[Start Information given]

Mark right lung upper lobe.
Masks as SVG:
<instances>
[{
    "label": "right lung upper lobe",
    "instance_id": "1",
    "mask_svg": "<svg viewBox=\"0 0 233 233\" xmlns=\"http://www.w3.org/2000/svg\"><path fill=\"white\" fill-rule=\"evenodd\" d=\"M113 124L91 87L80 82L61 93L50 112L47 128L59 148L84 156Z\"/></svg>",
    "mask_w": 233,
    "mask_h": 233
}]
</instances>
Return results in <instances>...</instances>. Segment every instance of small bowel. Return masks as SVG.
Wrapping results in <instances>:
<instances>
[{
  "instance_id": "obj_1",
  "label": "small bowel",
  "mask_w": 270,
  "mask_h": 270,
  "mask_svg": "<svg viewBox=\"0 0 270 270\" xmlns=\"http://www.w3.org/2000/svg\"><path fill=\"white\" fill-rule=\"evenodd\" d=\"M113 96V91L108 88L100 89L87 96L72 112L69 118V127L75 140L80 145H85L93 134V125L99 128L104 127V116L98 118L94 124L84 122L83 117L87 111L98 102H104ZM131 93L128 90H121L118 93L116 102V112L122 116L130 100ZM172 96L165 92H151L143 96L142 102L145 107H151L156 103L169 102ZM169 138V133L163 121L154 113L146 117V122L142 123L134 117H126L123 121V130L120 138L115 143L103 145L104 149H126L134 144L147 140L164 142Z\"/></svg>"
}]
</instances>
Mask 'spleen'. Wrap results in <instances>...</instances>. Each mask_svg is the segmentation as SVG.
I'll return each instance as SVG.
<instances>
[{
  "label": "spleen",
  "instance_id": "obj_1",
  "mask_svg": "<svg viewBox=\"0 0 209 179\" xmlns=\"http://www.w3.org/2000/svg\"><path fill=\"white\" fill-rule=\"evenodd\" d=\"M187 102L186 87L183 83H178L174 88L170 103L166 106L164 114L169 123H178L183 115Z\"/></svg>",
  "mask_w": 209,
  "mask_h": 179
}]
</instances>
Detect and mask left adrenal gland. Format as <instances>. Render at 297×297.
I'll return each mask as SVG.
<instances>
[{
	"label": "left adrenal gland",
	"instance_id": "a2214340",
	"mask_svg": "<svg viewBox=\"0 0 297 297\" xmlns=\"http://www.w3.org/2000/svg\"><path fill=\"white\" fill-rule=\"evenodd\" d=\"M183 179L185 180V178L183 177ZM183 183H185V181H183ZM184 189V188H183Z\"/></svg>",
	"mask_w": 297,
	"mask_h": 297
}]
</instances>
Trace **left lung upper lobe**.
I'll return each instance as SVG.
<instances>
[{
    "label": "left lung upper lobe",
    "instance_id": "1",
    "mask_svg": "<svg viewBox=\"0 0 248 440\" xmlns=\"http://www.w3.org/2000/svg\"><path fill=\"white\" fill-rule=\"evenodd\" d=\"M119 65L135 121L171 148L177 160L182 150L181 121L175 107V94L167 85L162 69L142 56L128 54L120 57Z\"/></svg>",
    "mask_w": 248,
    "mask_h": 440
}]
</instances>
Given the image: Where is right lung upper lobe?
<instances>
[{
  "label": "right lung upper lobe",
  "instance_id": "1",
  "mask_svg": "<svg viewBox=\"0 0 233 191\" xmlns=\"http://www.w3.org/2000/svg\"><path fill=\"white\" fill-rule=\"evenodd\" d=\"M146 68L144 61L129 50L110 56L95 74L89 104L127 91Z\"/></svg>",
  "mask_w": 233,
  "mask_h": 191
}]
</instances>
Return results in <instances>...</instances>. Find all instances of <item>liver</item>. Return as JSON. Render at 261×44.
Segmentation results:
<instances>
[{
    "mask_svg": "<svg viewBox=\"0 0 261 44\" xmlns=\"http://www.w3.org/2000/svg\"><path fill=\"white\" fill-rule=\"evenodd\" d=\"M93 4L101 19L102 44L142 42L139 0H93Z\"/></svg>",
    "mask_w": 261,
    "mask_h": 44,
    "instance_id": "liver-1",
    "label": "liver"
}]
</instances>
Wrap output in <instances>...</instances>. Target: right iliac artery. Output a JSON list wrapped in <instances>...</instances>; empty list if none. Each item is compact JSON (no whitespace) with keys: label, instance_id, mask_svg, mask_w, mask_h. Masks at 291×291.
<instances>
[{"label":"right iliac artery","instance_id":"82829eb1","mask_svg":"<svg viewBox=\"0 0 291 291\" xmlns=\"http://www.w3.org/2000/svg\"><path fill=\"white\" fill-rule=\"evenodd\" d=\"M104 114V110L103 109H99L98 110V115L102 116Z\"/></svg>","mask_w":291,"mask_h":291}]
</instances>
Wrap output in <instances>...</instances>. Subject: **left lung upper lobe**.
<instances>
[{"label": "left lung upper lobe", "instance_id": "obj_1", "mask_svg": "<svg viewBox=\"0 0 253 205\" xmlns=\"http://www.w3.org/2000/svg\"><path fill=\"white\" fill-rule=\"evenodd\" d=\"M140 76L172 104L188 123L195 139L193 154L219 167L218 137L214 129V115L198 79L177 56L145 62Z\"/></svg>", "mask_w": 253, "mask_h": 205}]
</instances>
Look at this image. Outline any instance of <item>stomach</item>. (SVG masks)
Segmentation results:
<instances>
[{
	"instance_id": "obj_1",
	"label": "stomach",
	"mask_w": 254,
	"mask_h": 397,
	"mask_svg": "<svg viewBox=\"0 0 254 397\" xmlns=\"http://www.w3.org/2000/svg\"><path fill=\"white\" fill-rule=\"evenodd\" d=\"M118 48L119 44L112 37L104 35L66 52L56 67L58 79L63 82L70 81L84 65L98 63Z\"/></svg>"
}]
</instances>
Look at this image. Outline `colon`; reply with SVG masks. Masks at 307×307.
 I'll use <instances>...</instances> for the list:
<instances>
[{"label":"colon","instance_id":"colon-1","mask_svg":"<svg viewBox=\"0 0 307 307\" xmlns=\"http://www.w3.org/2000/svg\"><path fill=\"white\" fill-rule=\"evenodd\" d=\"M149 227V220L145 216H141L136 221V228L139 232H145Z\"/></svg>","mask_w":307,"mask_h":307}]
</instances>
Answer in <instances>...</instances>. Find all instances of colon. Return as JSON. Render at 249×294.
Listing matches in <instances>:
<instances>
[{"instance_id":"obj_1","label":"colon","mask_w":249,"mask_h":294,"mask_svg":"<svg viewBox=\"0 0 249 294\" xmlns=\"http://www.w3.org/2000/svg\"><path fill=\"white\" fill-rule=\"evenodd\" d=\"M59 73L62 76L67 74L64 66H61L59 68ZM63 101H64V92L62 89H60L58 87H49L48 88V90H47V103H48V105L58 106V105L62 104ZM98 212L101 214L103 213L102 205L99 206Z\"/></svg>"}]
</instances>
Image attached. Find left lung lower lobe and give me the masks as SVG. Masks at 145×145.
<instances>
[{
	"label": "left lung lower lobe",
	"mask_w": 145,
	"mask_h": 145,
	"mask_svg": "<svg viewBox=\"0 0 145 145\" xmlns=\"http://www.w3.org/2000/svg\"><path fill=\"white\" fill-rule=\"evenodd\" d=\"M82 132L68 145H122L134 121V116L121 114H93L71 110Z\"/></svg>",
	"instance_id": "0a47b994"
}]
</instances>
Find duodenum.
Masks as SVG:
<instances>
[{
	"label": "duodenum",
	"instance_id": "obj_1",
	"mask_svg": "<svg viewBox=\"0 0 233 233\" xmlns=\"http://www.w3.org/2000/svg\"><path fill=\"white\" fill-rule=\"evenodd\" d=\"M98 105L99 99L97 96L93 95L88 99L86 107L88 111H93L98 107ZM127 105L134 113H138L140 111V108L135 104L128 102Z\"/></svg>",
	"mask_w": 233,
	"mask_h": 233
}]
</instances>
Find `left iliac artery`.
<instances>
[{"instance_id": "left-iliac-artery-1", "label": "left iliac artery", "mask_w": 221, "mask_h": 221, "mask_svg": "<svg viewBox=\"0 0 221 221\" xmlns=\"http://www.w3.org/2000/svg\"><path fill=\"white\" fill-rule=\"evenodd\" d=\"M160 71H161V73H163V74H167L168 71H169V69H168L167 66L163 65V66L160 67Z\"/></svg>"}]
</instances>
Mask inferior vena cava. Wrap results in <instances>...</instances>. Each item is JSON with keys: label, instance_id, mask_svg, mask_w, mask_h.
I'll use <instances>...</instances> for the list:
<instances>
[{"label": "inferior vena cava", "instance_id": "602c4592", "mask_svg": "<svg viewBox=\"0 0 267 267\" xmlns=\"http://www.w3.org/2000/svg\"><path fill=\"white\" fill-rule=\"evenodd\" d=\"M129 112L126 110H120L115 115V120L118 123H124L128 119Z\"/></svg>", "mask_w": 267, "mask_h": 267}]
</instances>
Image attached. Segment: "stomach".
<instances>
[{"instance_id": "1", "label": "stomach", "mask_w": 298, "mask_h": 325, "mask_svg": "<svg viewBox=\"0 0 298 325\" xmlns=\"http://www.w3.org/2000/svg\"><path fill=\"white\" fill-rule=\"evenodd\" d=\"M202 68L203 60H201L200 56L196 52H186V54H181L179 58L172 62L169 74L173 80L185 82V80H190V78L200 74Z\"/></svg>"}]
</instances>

[End Information given]

» **Set task**:
Turn everything from the line containing "Mask inferior vena" down to the end of the listing above into a numbered list, one line per item, with blank lines left out.

» **Solution for this task**:
1. Mask inferior vena cava. Wrap results in <instances>...</instances>. Each item is JSON with keys: label, instance_id, mask_svg, mask_w, mask_h.
2. I'll use <instances>...</instances> for the list:
3. <instances>
4. [{"label": "inferior vena cava", "instance_id": "602c4592", "mask_svg": "<svg viewBox=\"0 0 267 267\" xmlns=\"http://www.w3.org/2000/svg\"><path fill=\"white\" fill-rule=\"evenodd\" d=\"M129 112L126 110H120L115 115V120L118 123H124L128 119Z\"/></svg>", "mask_w": 267, "mask_h": 267}]
5. </instances>
6. Image attached. Segment: "stomach".
7. <instances>
8. [{"instance_id": "1", "label": "stomach", "mask_w": 298, "mask_h": 325, "mask_svg": "<svg viewBox=\"0 0 298 325\" xmlns=\"http://www.w3.org/2000/svg\"><path fill=\"white\" fill-rule=\"evenodd\" d=\"M202 68L203 60H201L200 56L196 52H186V54H181L179 58L172 62L169 74L173 80L185 82V80H190V78L200 74Z\"/></svg>"}]
9. </instances>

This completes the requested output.